The full listing, exactly as written and with no images, is the expected output.

───── Provided material

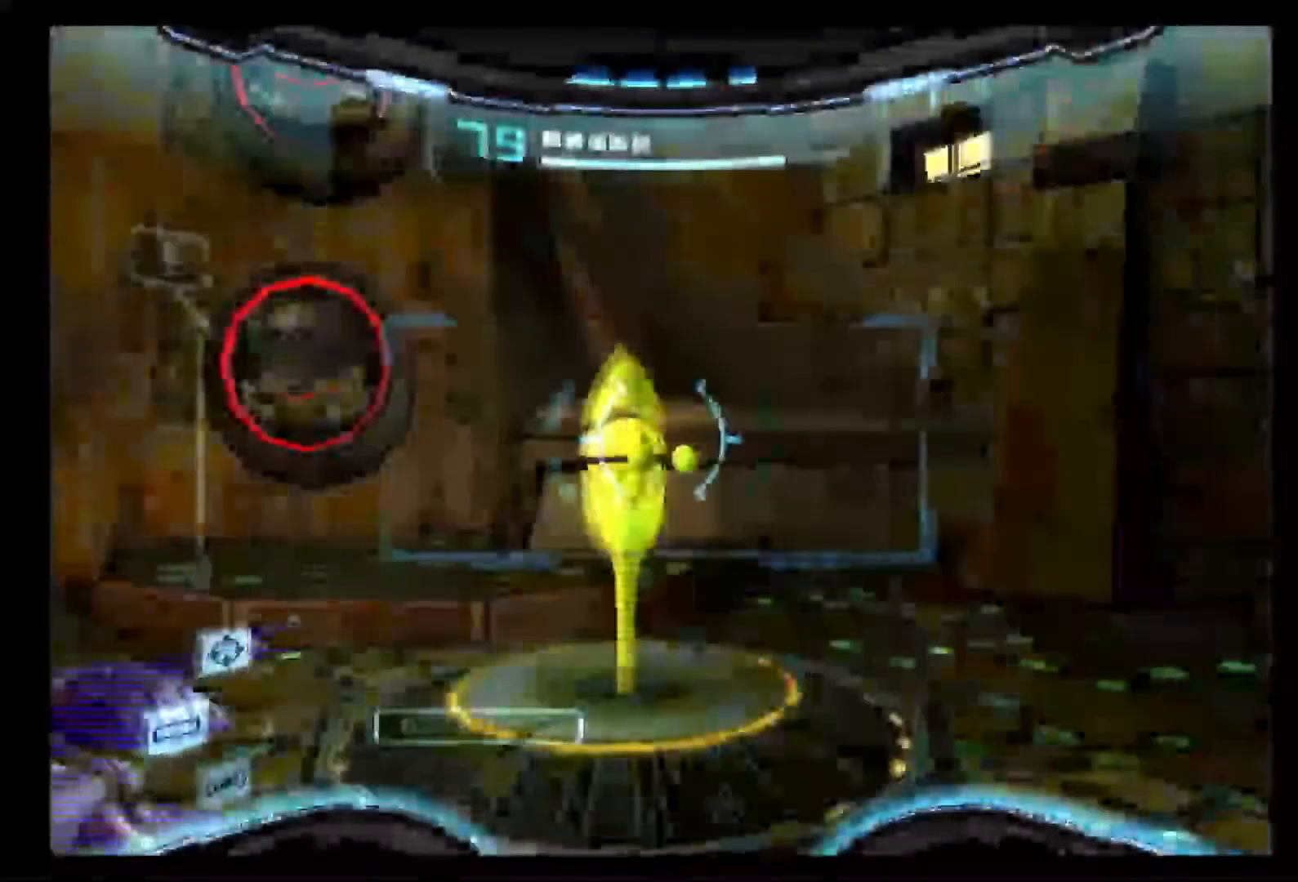
{"dt_ms": 500, "buttons": [], "left_stick": "center", "right_stick": "center", "events": []}
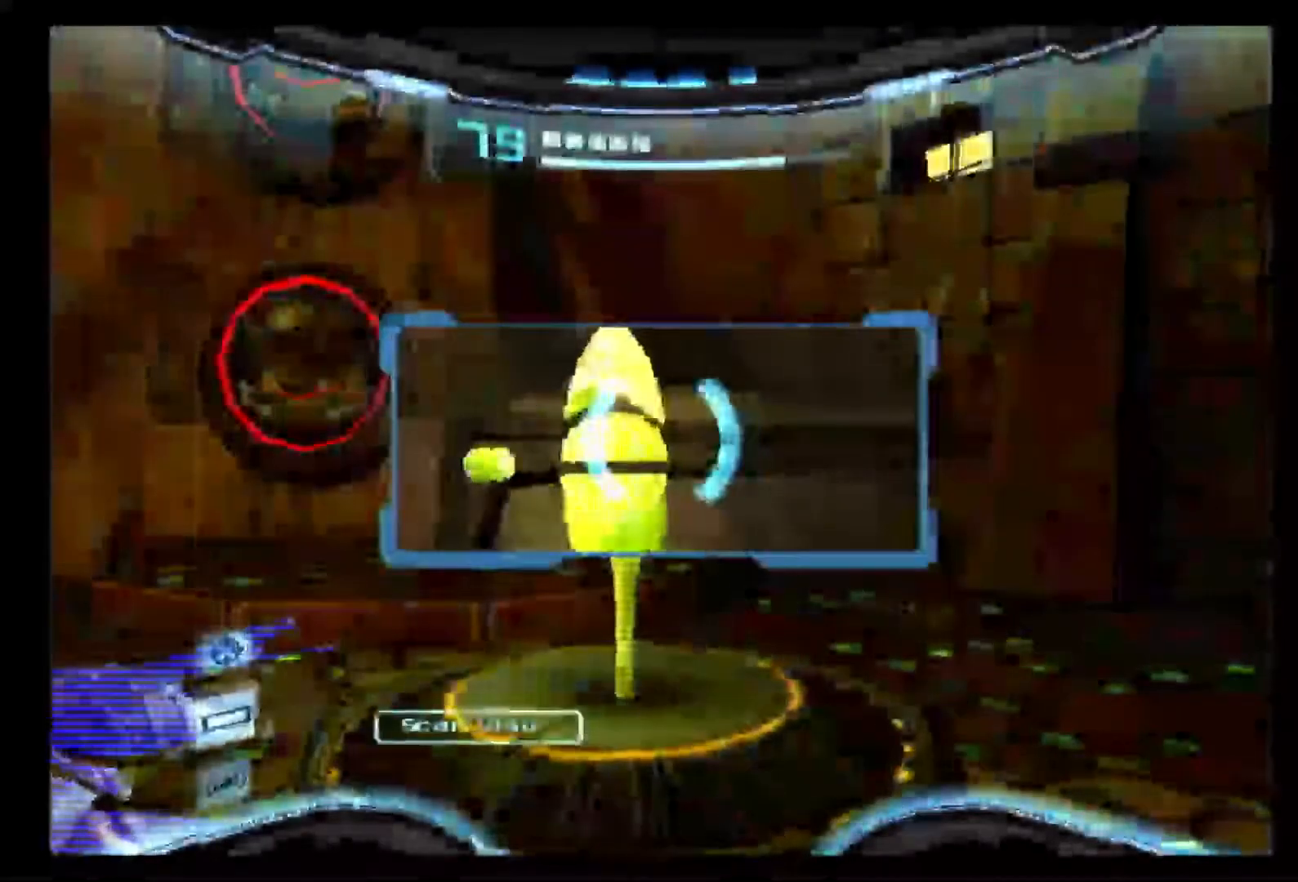
{"dt_ms": 500, "buttons": [], "left_stick": "center", "right_stick": "center", "events": []}
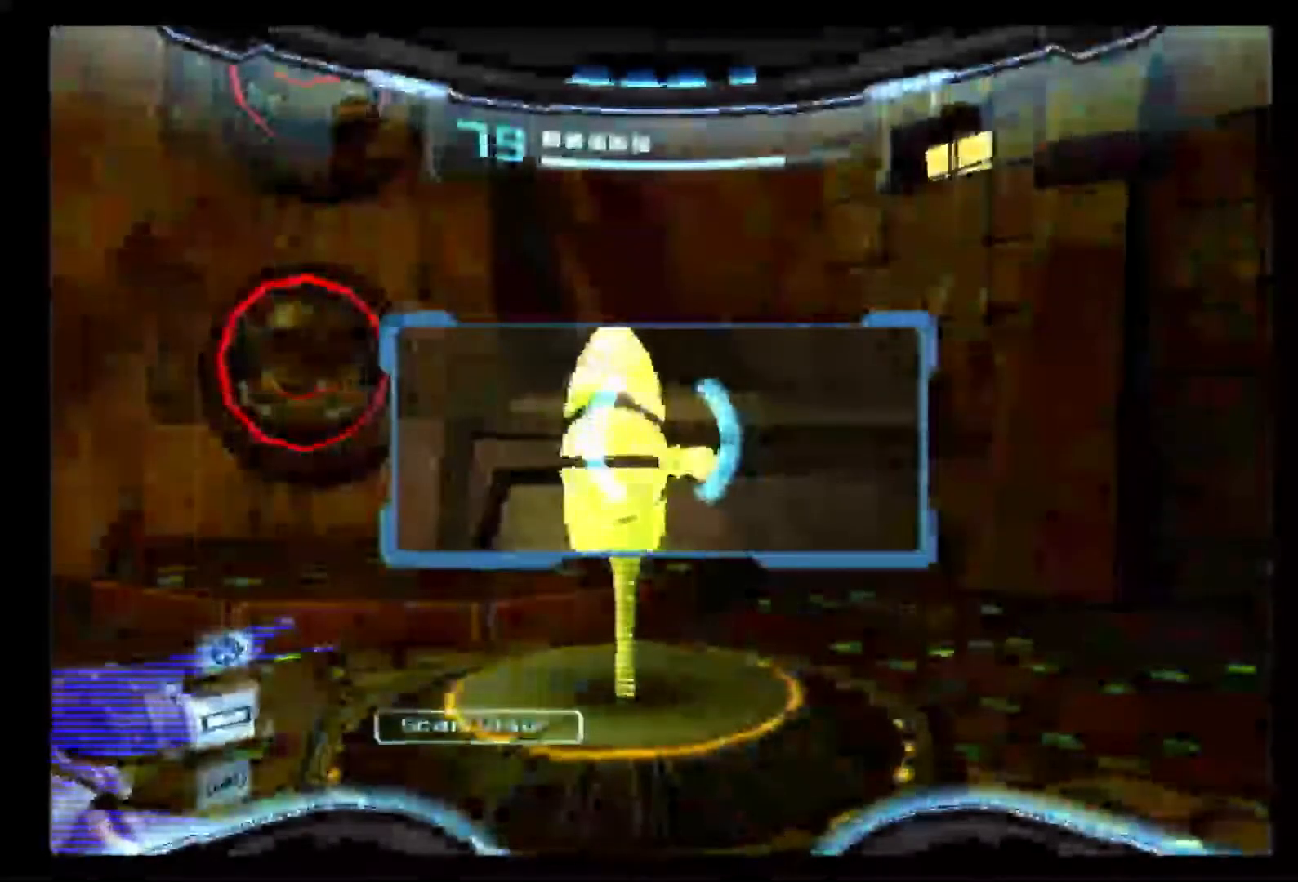
{"dt_ms": 500, "buttons": ["L1"], "left_stick": "up-right", "right_stick": "center", "events": [[17, "R1", "down"], [100, "left_stick", "up-left"], [283, "L1", "down"], [333, "left_stick", "up"], [383, "R1", "up"], [433, "left_stick", "up-right"]]}
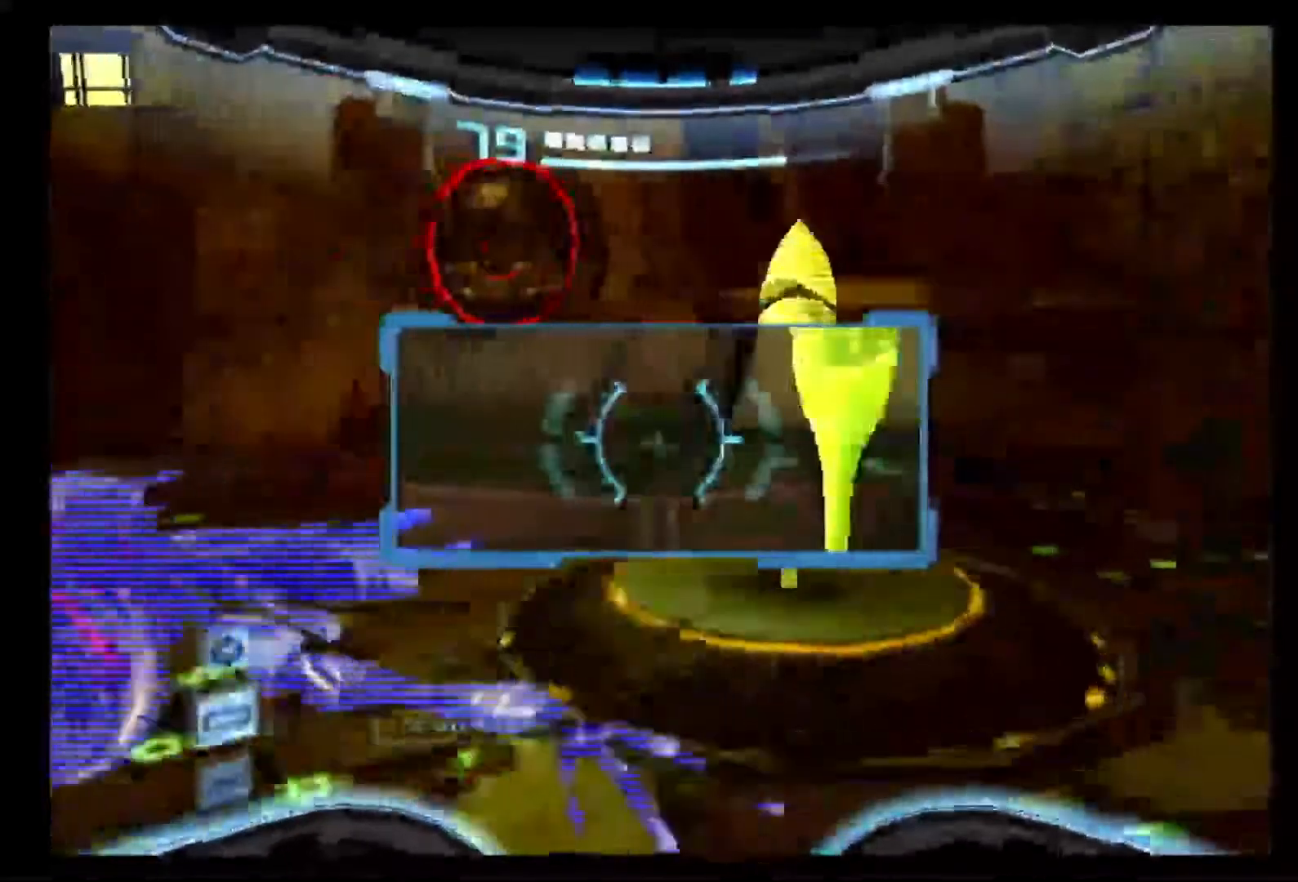
{"dt_ms": 500, "buttons": ["L1"], "left_stick": "up-right", "right_stick": "center", "events": []}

──────────

Task solution:
{"dt_ms": 500, "buttons": [], "left_stick": "center", "right_stick": "center", "events": []}
{"dt_ms": 500, "buttons": [], "left_stick": "center", "right_stick": "center", "events": []}
{"dt_ms": 500, "buttons": ["L1"], "left_stick": "up-right", "right_stick": "center", "events": [[17, "R1", "down"], [100, "left_stick", "up-left"], [283, "L1", "down"], [333, "left_stick", "up"], [383, "R1", "up"], [433, "left_stick", "up-right"]]}
{"dt_ms": 500, "buttons": ["L1"], "left_stick": "up-right", "right_stick": "center", "events": []}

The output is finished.